• WORK TO COMPLETE
Set down each record exactly. Omit the pictures.

• DATASET RECORDS
"""

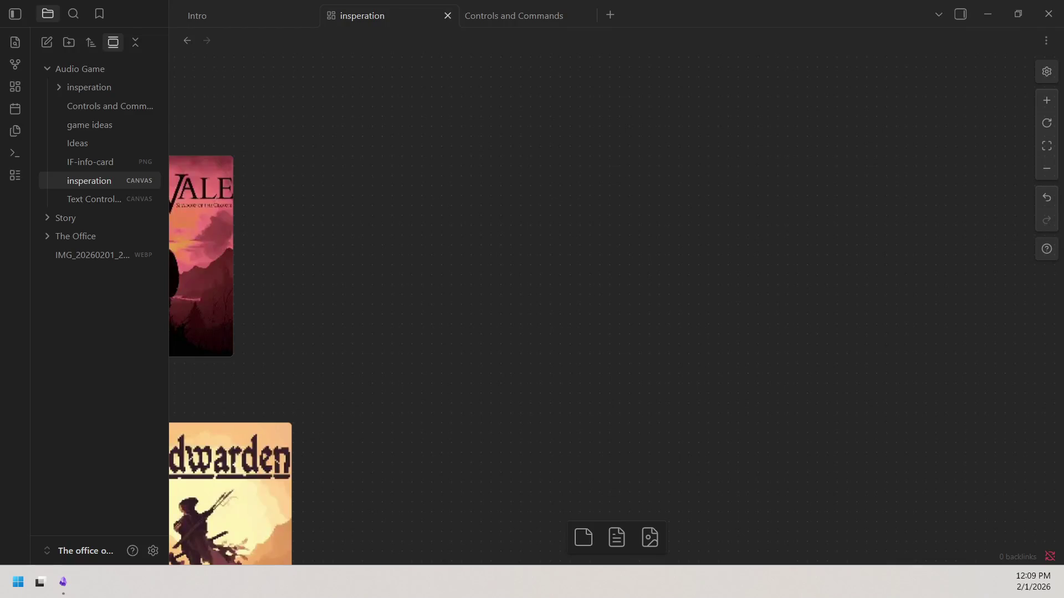
left_click_drag(378, 208, 570, 212)
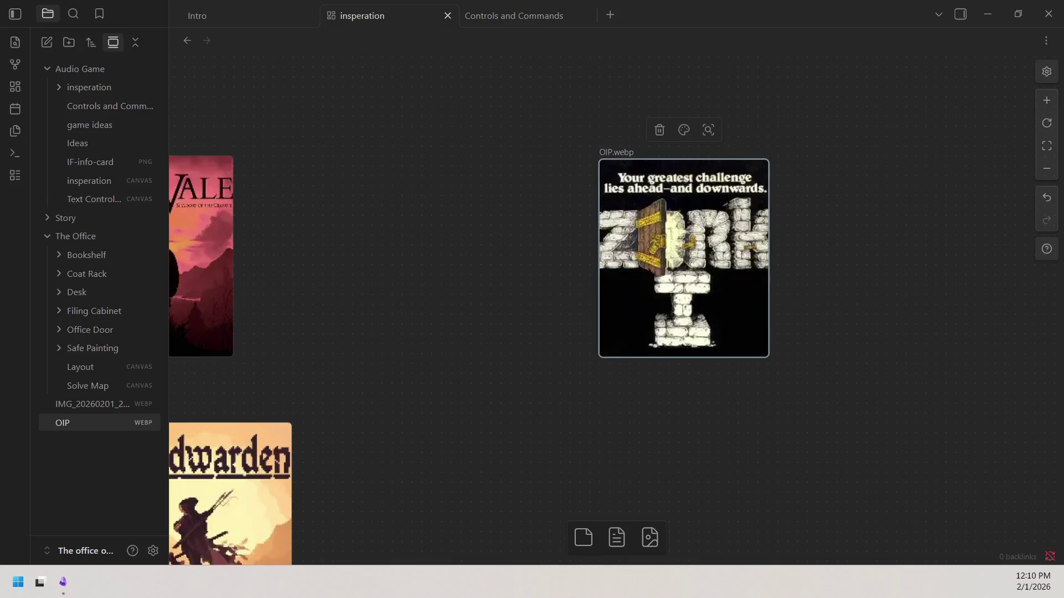
left_click_drag(434, 277, 527, 149)
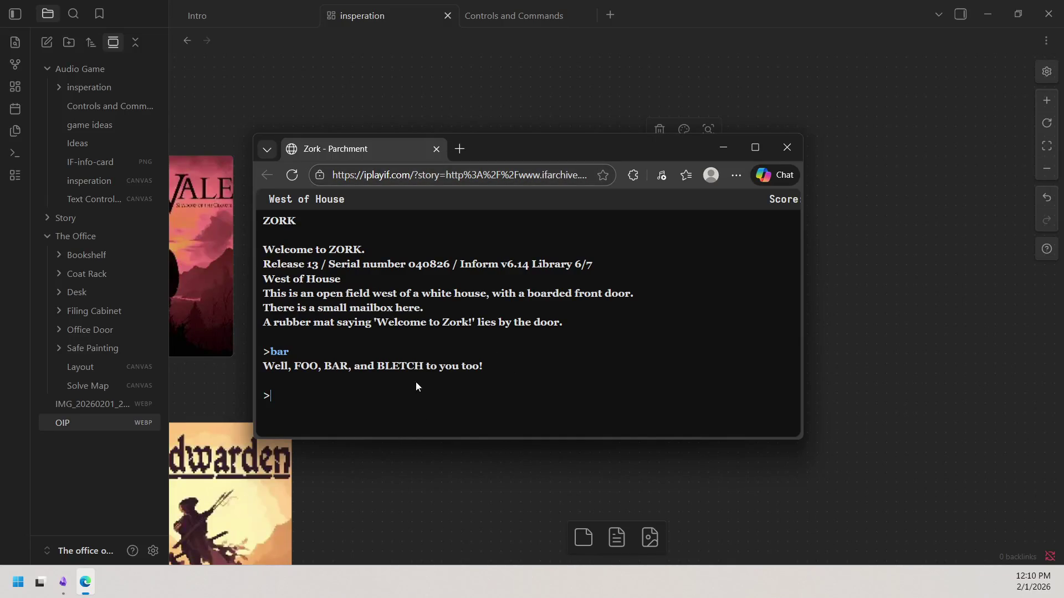
Select the word BLETCH in the game's FOO, BAR, BLETCH reply
left_click_drag(378, 366, 425, 365)
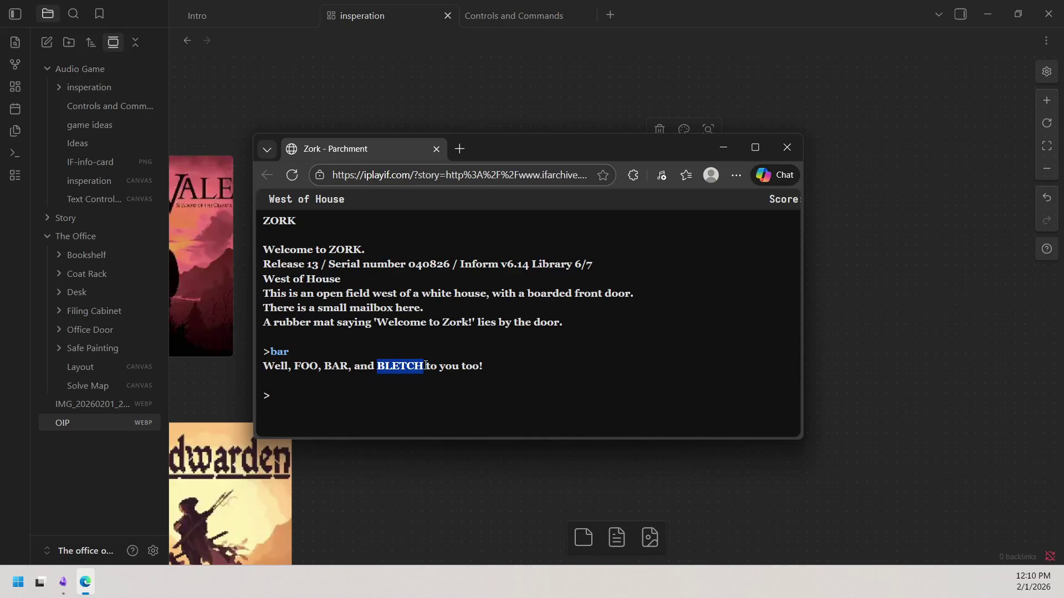
left_click(410, 396)
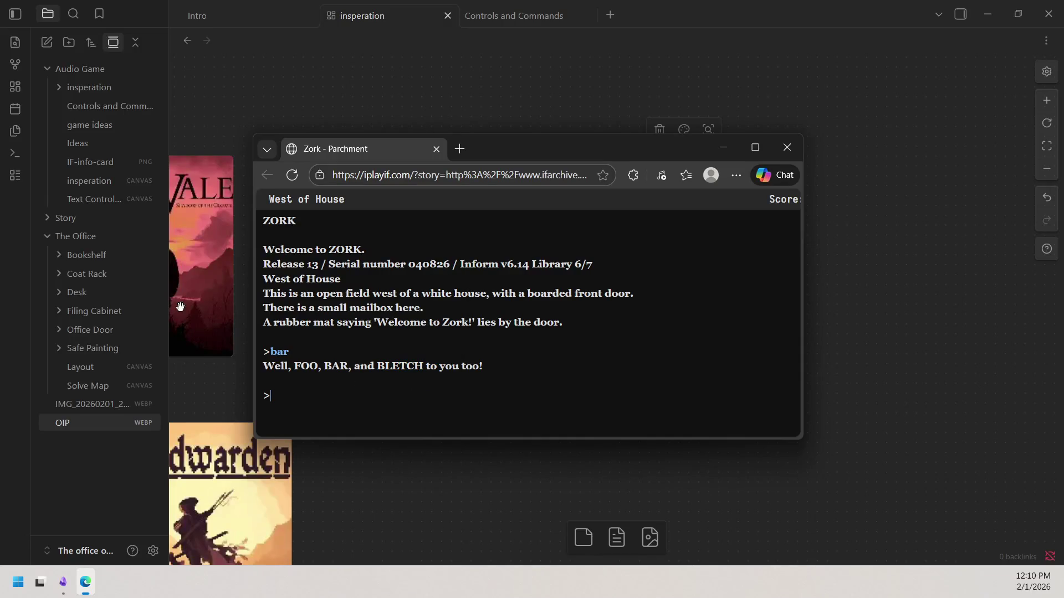
left_click_drag(262, 365, 351, 365)
left_click(355, 374)
left_click_drag(376, 367, 384, 370)
double_click(408, 371)
Search the web for BLETCH via the context menu, browse the Bing results, then close that tab and move the Zork window aside
right_click(408, 371)
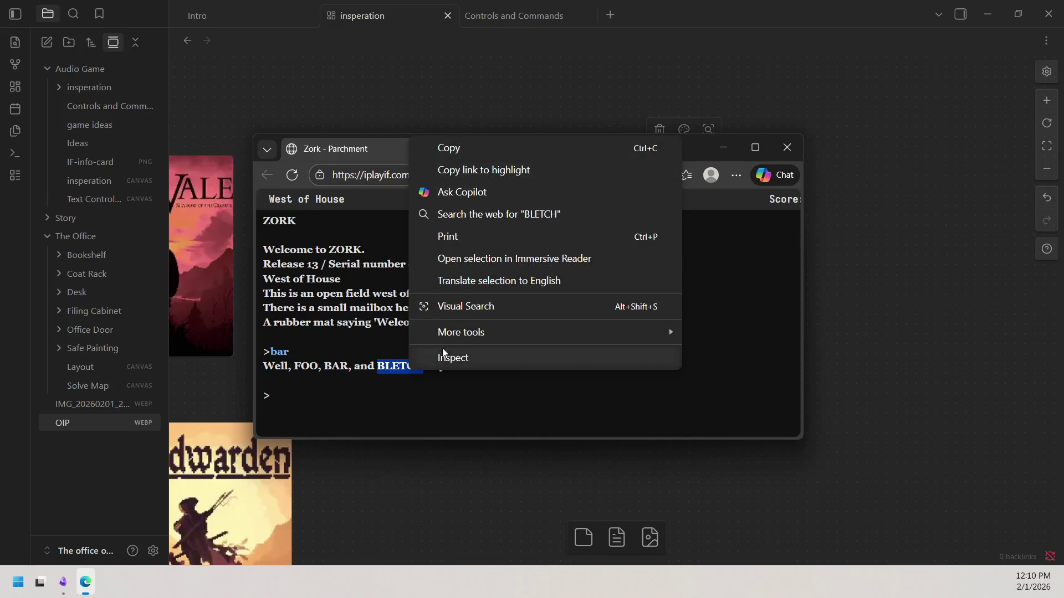
left_click(482, 215)
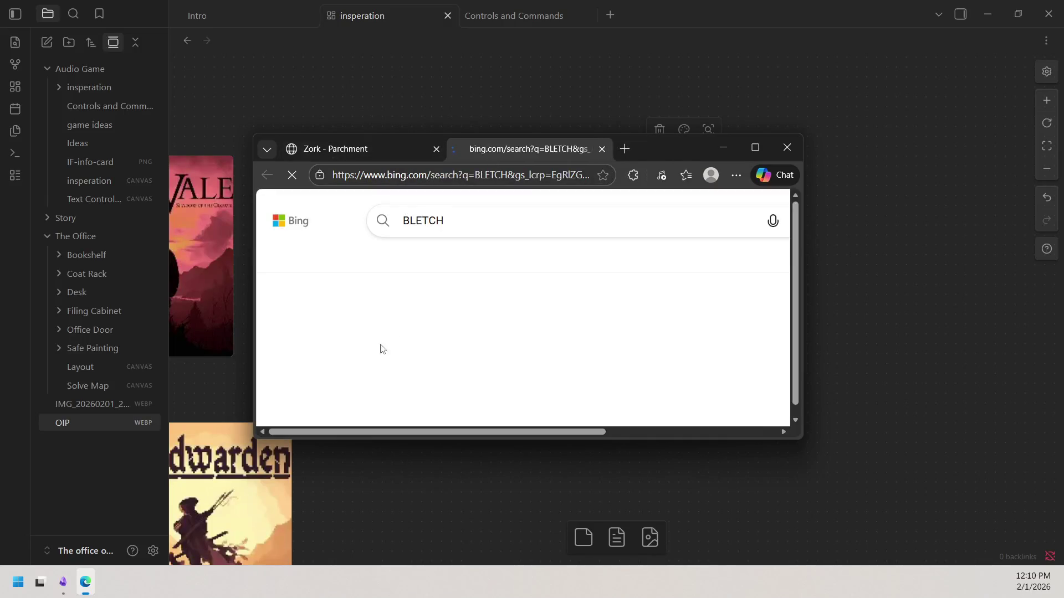
scroll(436, 317, "down", 1)
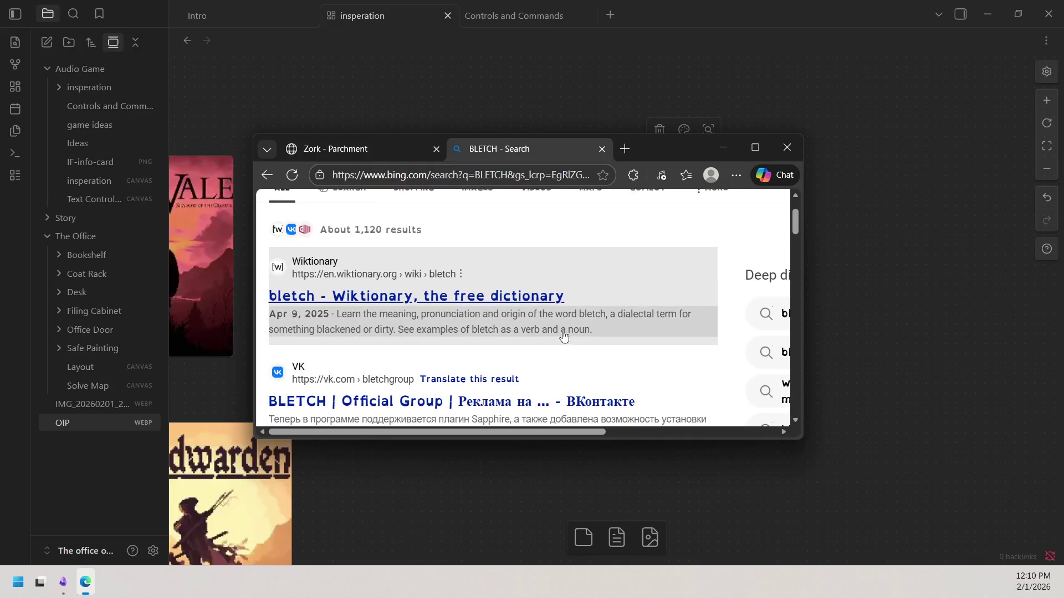
scroll(586, 326, "down", 1)
scroll(556, 325, "down", 2)
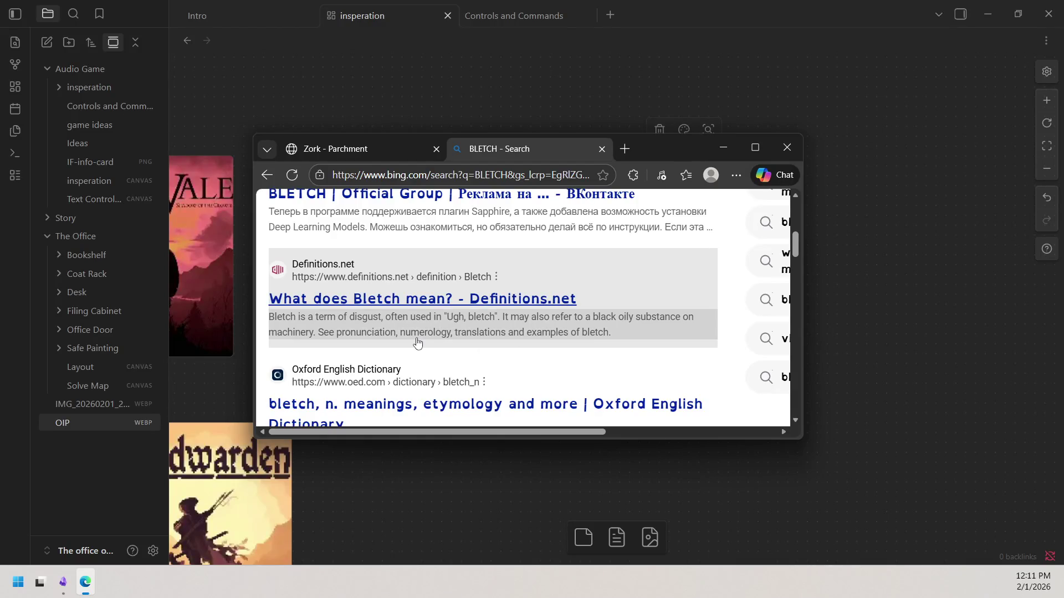
scroll(417, 344, "up", 5)
scroll(411, 341, "down", 3)
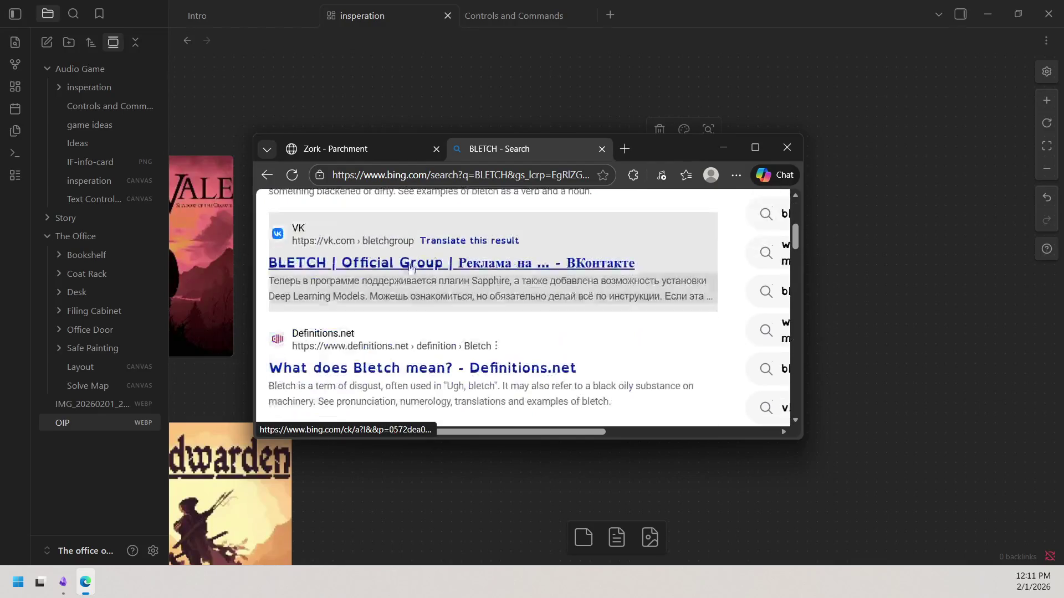
scroll(410, 266, "up", 2)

"""

• COMPLETED TASK
left_click_drag(378, 208, 570, 212)
left_click_drag(434, 277, 527, 149)
Select the word BLETCH in the game's FOO, BAR, BLETCH reply
left_click_drag(378, 366, 425, 365)
left_click(410, 396)
left_click_drag(262, 365, 351, 365)
left_click(355, 374)
left_click_drag(376, 367, 384, 370)
double_click(408, 371)
Search the web for BLETCH via the context menu, browse the Bing results, then close that tab and move the Zork window aside
right_click(408, 371)
left_click(482, 215)
scroll(436, 317, "down", 1)
scroll(586, 326, "down", 1)
scroll(556, 325, "down", 2)
scroll(417, 344, "up", 5)
scroll(411, 341, "down", 3)
scroll(410, 266, "up", 2)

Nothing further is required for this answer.